Confirmation on the Hotel in Busan:
Latitude: 35°10’49.46″N
Longitude: 129°12’7.28″E
The hotel name did give it away. Naver had a number of entries, but Google took me straight to the correct one. The trees in the back right matched the geography, and the geo-tagged photos on Google Earth acted as confirmation.
Street view in Riga shows that Cili Pica is no longer there. That explains why I could not find it by checking all the Cili Pica addresses.
So how’d you find it?
Hi All,
Great work!!
Various readers hit most of the major points I was trying to underline.
For Image 1:
Dmitri pointed out the (not too obvious) phone number and Alex pointed out the reflection of “Double Coffee” in the window. I LOVE reflections!
For Image 2:
Lots of people found it by seeing the name in Korean, but what if you could not speak Korean or even recognize the writing? One nifty way to figure it out is to use Google Translate, where you can hand draw characters that you may not be able to type easily. You could even use the OCR function on the Google Translate app on your smart phone if you so desired. Technically, this is not the only hotel named “White Castle,” the windmill decoration and the beach hopefully helped.
For Image 3:
Graham and others saw the traffic flow was on the left side and narrowed it to Japan! The train tracks hopefully helped too. Go Carps!
Thanks for playing!
Welcome aboard, Melissa!
I was about to ask if you were Canadian given I’ve only heard the term “geo quiz” on CBC, but then I did a little checking and remembered that it’s from PRI which is international.

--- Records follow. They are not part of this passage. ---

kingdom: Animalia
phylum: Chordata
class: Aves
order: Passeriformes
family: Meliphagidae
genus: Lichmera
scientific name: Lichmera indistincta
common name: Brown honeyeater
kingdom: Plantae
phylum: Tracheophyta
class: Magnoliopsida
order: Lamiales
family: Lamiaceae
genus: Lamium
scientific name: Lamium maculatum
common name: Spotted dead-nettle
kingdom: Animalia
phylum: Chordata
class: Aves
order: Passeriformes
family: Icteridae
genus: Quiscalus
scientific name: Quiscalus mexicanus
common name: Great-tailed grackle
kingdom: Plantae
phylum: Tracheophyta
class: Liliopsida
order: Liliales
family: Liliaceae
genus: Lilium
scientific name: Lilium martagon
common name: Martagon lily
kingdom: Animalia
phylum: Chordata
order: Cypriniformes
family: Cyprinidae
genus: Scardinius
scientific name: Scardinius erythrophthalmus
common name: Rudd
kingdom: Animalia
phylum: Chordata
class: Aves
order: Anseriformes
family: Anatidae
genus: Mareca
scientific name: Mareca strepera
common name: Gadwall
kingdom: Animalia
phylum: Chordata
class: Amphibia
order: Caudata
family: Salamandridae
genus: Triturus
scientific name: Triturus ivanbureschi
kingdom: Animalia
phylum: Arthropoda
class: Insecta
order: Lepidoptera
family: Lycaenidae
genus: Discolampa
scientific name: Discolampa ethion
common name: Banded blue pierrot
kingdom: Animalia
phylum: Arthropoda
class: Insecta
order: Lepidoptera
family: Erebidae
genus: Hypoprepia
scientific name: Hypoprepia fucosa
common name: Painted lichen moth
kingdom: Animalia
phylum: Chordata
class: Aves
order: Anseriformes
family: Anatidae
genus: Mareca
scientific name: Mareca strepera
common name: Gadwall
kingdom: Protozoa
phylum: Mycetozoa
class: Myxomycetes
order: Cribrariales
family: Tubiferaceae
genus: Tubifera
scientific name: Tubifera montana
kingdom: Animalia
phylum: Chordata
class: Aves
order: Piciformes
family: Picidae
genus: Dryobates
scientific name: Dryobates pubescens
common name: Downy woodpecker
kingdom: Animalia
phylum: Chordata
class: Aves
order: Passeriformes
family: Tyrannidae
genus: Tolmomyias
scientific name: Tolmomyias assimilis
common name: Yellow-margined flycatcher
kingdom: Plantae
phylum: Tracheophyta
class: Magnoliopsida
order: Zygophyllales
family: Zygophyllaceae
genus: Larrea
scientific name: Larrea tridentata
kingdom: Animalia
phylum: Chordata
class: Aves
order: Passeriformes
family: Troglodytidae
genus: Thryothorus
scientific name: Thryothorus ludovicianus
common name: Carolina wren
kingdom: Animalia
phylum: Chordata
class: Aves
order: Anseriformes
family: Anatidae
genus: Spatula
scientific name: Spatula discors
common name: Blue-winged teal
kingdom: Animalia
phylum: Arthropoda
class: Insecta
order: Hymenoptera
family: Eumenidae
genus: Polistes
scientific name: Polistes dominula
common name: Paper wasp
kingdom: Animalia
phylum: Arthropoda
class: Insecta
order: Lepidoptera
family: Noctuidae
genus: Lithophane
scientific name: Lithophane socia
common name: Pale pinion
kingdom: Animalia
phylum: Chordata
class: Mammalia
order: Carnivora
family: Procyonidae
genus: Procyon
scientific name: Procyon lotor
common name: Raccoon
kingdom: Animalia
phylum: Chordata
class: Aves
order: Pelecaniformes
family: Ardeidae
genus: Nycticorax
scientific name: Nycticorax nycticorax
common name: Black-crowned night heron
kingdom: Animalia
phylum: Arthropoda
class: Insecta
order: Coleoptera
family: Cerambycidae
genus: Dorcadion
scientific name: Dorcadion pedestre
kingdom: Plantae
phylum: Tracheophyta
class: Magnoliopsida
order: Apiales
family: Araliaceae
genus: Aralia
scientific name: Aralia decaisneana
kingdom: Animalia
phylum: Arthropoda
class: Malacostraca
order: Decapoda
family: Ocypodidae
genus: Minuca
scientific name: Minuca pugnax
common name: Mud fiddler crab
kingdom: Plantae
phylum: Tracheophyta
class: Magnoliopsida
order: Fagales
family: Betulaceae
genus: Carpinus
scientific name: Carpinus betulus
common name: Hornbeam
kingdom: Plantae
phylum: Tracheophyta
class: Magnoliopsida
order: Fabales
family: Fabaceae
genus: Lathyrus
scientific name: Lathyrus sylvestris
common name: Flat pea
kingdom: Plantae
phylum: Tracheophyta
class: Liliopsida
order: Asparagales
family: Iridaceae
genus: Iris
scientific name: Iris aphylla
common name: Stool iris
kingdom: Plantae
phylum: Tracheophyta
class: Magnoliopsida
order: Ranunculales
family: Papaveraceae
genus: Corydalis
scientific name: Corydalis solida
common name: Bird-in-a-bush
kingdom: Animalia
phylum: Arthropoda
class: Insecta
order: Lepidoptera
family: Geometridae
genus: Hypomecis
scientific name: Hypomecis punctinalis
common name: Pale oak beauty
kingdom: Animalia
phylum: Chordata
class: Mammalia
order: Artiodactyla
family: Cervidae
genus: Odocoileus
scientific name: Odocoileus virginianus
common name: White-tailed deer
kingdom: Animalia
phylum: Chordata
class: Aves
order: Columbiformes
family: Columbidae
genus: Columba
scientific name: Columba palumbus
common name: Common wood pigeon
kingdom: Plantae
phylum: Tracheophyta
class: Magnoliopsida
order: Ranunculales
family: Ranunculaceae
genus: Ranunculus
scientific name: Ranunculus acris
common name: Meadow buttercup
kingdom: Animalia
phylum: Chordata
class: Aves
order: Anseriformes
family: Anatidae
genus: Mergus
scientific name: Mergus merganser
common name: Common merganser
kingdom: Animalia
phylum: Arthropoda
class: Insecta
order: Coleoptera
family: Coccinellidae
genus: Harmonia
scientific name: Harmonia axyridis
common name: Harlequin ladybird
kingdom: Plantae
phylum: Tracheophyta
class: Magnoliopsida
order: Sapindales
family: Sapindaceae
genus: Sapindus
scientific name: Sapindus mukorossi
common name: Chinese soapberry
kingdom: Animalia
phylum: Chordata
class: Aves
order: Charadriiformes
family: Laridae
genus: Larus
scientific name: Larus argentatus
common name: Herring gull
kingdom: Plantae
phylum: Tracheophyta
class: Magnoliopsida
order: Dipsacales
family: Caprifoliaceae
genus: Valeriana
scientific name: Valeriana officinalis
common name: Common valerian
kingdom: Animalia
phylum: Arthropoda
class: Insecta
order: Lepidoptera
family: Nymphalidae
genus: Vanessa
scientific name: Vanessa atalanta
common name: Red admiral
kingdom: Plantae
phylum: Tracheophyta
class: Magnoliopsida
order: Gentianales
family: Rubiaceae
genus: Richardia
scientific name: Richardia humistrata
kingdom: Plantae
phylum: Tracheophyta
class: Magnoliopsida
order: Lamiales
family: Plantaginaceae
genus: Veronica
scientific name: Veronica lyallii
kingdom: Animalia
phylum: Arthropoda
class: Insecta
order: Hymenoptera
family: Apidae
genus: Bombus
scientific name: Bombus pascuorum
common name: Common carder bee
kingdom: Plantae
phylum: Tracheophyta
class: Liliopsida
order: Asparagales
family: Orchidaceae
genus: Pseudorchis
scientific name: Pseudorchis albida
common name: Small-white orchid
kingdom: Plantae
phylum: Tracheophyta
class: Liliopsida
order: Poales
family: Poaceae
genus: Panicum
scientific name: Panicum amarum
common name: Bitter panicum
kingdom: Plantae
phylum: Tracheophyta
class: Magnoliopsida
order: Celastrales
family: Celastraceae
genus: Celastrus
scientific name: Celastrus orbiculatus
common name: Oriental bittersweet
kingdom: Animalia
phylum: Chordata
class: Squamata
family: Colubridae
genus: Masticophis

Yes, I am Canadian. BONUS POINTS: you get the honor and the honour.
3)
Result – Mazda Zoom-Zoom Stadium Hiroshima. Location 34.3925° N, 132.4840° E
Method – Simple Google reverse image search leads to a Japanese page. Used Google translate to find reference to Hiroshima. Google map search for “Hiroshima Ballpark” to verify. Total time – 3 Minutes.
Funny, I solved #1 completely differently. I searched Google for Cili Pica, then searched again for “Cili Pica Grila Sezona”, found this ad : https://www.youtube.com/watch?v=zVOxmykOAhA , copy-pasted its text (in the video description) in Google translate, got the answer that this was Latvian, searched “Cili Pica Latvia” on google maps, then performed a quick brute force search on the results. The building was easily identified.
As for #3, after noticing this was in Japan (because the cars were driving on the left), I simply searched “baseball stadium Japan” in Google images and found the answer.
I also tried solving #2, but concentrated on the name of the combi store instead of the hotel, so I didn’t found it in the allotted 30 minutes.